Exercise:
Rewrite the listing below with "man in light suit" replaced by "man in pale suit" wherever it occurs, keeping everything else the same and leaving out the pictures.

Input material:
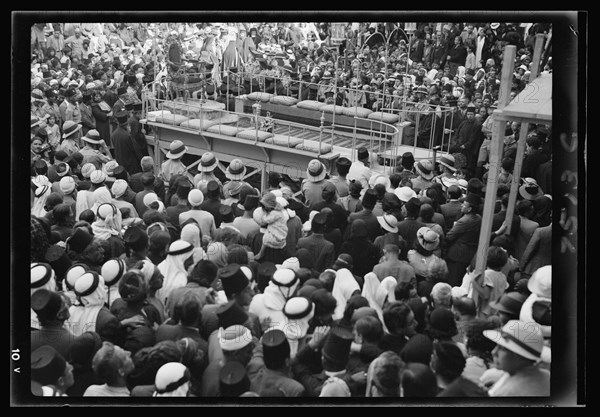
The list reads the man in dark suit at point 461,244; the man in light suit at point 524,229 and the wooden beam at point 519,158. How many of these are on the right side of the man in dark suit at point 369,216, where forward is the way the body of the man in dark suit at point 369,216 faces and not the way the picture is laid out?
3

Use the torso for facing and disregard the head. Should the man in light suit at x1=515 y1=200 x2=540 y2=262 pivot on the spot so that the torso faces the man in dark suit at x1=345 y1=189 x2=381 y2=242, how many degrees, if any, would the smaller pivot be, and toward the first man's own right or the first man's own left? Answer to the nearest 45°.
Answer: approximately 90° to the first man's own left

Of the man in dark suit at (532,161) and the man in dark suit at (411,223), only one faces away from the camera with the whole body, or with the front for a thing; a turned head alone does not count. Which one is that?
the man in dark suit at (411,223)

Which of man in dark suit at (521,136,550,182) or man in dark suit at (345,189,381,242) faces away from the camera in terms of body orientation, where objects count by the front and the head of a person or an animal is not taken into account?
man in dark suit at (345,189,381,242)

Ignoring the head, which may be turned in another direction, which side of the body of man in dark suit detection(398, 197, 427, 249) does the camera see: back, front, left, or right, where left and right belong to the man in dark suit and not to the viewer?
back

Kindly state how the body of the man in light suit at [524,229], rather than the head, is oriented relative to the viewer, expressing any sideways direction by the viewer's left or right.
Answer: facing away from the viewer

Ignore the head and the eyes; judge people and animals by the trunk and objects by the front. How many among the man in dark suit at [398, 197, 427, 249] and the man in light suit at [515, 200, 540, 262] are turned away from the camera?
2

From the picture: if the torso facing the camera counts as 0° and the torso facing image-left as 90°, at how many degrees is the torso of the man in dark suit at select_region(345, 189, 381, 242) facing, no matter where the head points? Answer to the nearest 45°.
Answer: approximately 180°

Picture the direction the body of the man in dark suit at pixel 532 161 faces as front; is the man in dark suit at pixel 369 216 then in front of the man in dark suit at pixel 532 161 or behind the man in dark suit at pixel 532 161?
in front

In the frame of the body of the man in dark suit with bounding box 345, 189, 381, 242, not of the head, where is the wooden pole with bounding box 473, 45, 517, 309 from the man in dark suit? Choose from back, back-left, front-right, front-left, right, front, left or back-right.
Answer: back-right

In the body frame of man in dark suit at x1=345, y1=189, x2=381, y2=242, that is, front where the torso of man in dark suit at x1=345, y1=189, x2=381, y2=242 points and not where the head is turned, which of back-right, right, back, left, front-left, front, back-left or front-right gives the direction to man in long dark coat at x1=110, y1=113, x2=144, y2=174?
front-left
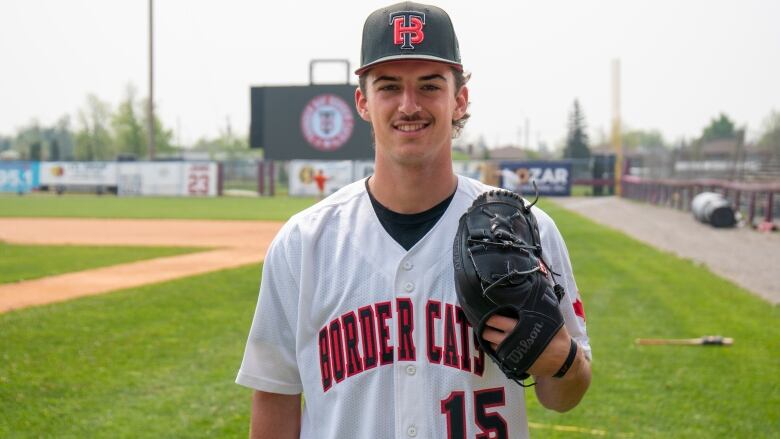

Your solution:
The list reads the man in dark suit at point 461,244; the man in pale suit at point 524,229 and the wooden beam at point 519,158. How many of these are on the right side of the man in dark suit at point 369,216, where forward is the way the body of the man in dark suit at point 369,216 faces and not the way the picture is laid out?
3

Use the torso for facing and disregard the head. Should the man in pale suit at x1=515 y1=200 x2=540 y2=262 pivot on the spot so that the torso faces the man in dark suit at x1=345 y1=189 x2=381 y2=242, how many degrees, if any, would the smaller pivot be, and toward the first man's own right or the first man's own left? Answer to the nearest 45°.
Answer: approximately 90° to the first man's own left

Of the man in dark suit at (532,161) and the man in dark suit at (411,223), only one faces away from the camera with the whole body, or with the front for a thing; a turned head alone does not count. Which one is that?
the man in dark suit at (411,223)

Which of man in dark suit at (521,136,550,182) or man in dark suit at (345,189,381,242) faces away from the camera in terms of body orientation, where objects count by the front and the head of a person or an animal is not taken into account?
man in dark suit at (345,189,381,242)

Ignoring the head, which may be turned in another direction, which side of the body of man in dark suit detection(398, 197, 427, 249) does the camera see: back, front, left, or right, where left and right belong to the man in dark suit and not to the viewer?
back

Kindly state how the body of the man in pale suit at [524,229], rather than the head, is oriented relative to the viewer, expressing any sideways direction by the viewer's left or right.
Answer: facing away from the viewer

Ignore the head and the eyes; judge people and animals by the trunk and objects by the front. How many among the man in dark suit at [398, 197, 427, 249] and the man in pale suit at [515, 200, 540, 262] are turned away from the camera?
2

From the picture: if the torso facing the camera counts as 0° and the torso facing image-left as 90°, at how many degrees is the torso of the man in dark suit at select_region(345, 189, 381, 242) facing, no matter where the head points? Answer to the nearest 45°.
Answer: approximately 180°

Picture the direction the body of the man in dark suit at pixel 532 161 faces as front; is the man in dark suit at pixel 369 216 then in front of the man in dark suit at pixel 532 161 or behind the man in dark suit at pixel 532 161?
in front

In the frame of the body of the man in dark suit with bounding box 345, 189, 381, 242, not of the head, where is the wooden pole with bounding box 473, 45, 517, 309 from the man in dark suit? Choose from back, back-left, front-right, front-left, right, front, left or back-right.
Answer: back-right

In the body frame of man in dark suit at x1=345, y1=189, x2=381, y2=242, that is, front where the torso of man in dark suit at x1=345, y1=189, x2=381, y2=242 points and not where the head is turned, which of back-right, right, back, left, front-left, front, back-left or front-right gives the direction to man in long dark coat at x1=110, y1=113, x2=144, y2=174?
front-left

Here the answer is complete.